I had a customer come in recently who told me he’d been trying to find a shop for almost two months. Not because there was no availability anywhere but because he couldn’t find a place he felt good about. That’s not something I would have heard as often ten or fifteen years ago.
There aren’t enough qualified mechanics right now. I see it from the hiring side too. When I’ve had openings at the shop the pool of applicants has been smaller than I’d like and finding someone with real experience takes longer than it should. Fewer people are going into the trade coming out of high school and that gap is showing up now in a real way.

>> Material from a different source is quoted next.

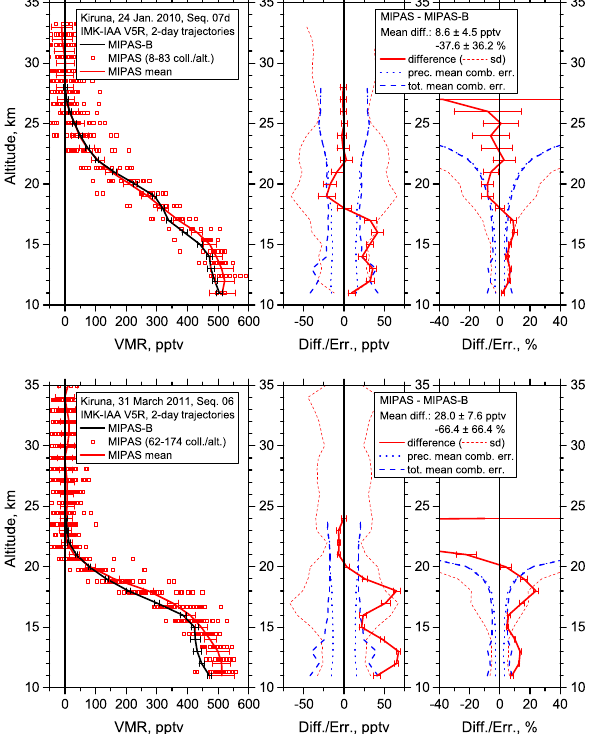
Figure 18. Comparison of a mean profile of MIPAS CFC-12 collocated measurements (left panels: red line) with a profile of MIPAS-B (black line) obtained on 24 January 2010 (upper panels) and 31 March 2011 (lower panels) at Kiruna. The error bars (1 σ ; left panel) show the total error without the spectroscopy error for MIPAS and MIPAS-B. The difference is shown in absolute (middle panels) and relative (right panels) terms. The dotted red line is the standard deviation and the dashed blue line is the combined error which consists of the root of the squared error of MIPAS-B and the MIPAS mean.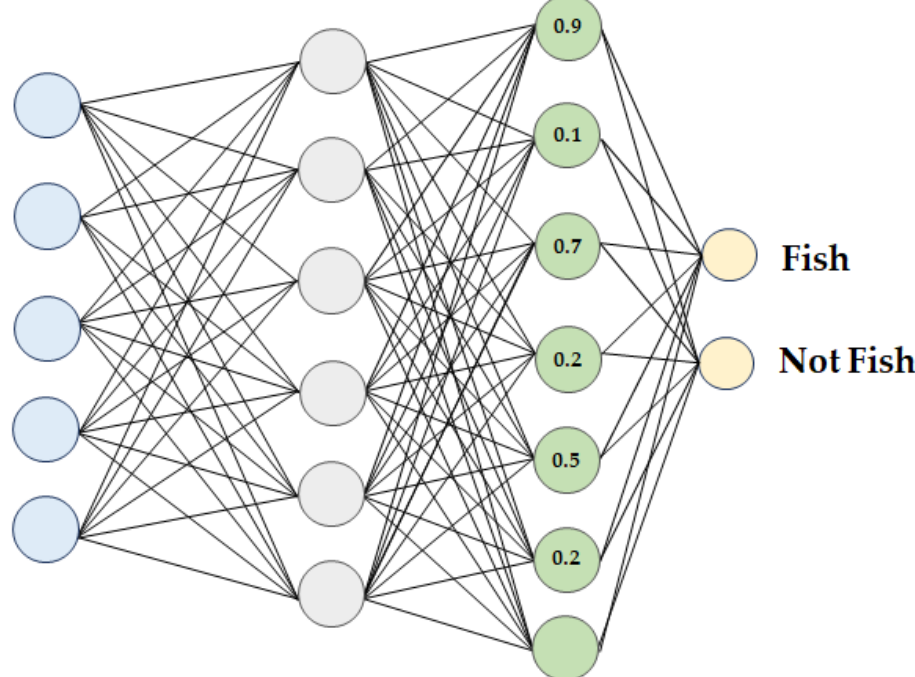
Figure 7. Three types of pooling operations. Three types of pooling algorithms, max pooling, average pooling, and global average pooling, are executed in the pooling layer.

For customers this means longer waits and shops that are busier than they want to be. It also means that when you find a mechanic you trust it’s worth hanging onto them.
For shop owners the challenge is that the job keeps getting more technically demanding at the same time as it’s getting harder to find people who can do it. Modern cars have a lot of electronics and software in them. Diagnostics require a different set of skills than they used to. You need someone who can do the traditional mechanical work and also understand what a scan tool is telling them. That’s a harder person to find than it used to be.
I got into this because I liked working with my hands and that’s still the part of the job I like best. But the business of running a shop has gotten more complicated and keeping up with how vehicles have changed takes real effort. You have to keep learning or you fall behind.
It’s not something I spend a lot of time complaining about. It’s just the reality of where the industry is right now.